* [Data for the task]
---
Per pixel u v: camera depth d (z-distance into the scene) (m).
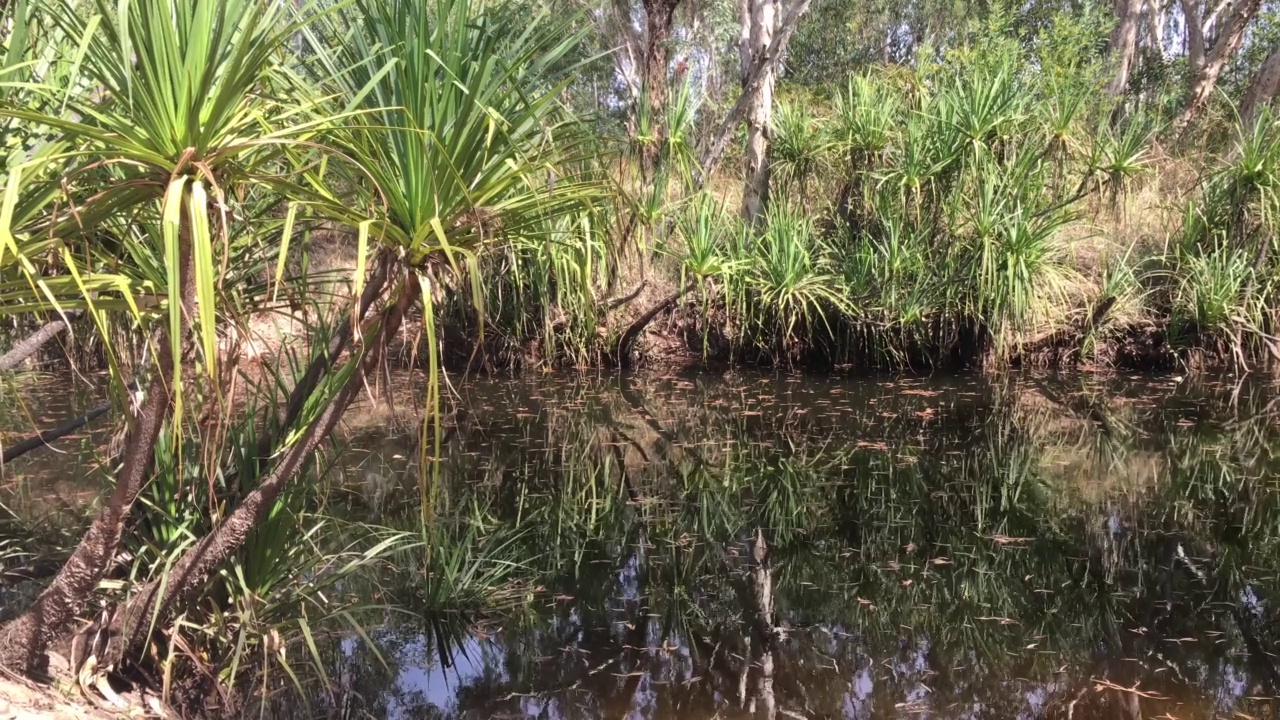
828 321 7.97
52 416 5.29
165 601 2.14
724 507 4.31
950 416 6.17
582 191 2.03
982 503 4.28
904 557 3.61
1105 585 3.25
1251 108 11.41
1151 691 2.47
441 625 2.95
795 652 2.78
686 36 11.59
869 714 2.36
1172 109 11.43
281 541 2.50
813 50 16.36
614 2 9.56
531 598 3.20
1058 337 7.86
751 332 7.99
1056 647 2.77
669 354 8.21
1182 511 4.07
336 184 2.25
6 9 1.98
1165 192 8.65
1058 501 4.28
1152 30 14.42
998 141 7.19
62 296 1.90
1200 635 2.83
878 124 7.64
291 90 1.97
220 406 1.52
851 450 5.30
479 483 4.71
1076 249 8.15
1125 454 5.12
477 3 2.04
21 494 3.86
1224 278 7.34
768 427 5.94
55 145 1.63
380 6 1.88
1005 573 3.40
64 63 1.97
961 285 7.43
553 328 7.96
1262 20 13.69
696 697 2.48
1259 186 7.32
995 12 9.33
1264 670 2.58
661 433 5.80
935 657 2.72
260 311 2.26
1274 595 3.12
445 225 1.87
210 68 1.53
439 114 1.82
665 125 7.38
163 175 1.63
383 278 2.00
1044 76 8.02
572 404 6.70
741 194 8.95
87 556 1.96
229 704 2.29
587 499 4.44
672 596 3.23
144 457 1.92
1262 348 7.64
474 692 2.51
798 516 4.16
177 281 1.45
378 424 6.02
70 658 2.12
---
Taking the line with "1172 109 11.43" as the first, copy every line through the end of the entries above exactly, with no others.

* [Exercise output]
1172 109 11.43
281 541 2.50
813 50 16.36
614 2 9.56
531 598 3.20
1058 337 7.86
751 332 7.99
1056 647 2.77
669 354 8.21
1182 511 4.07
336 184 2.25
6 9 1.98
1165 192 8.65
1058 501 4.28
1152 30 14.42
998 141 7.19
62 296 1.90
1200 635 2.83
878 124 7.64
291 90 1.97
220 406 1.52
851 450 5.30
479 483 4.71
1076 249 8.15
1125 454 5.12
477 3 2.04
21 494 3.86
1224 278 7.34
768 427 5.94
55 145 1.63
380 6 1.88
1005 573 3.40
64 63 1.97
961 285 7.43
553 328 7.96
1262 20 13.69
696 697 2.48
1259 186 7.32
995 12 9.33
1264 670 2.58
661 433 5.80
935 657 2.72
260 311 2.26
1274 595 3.12
445 225 1.87
210 68 1.53
439 114 1.82
665 125 7.38
163 175 1.63
383 278 2.00
1044 76 8.02
572 404 6.70
741 194 8.95
87 556 1.96
229 704 2.29
587 499 4.44
672 596 3.23
144 457 1.92
1262 348 7.64
474 692 2.51
798 516 4.16
177 281 1.45
378 424 6.02
70 658 2.12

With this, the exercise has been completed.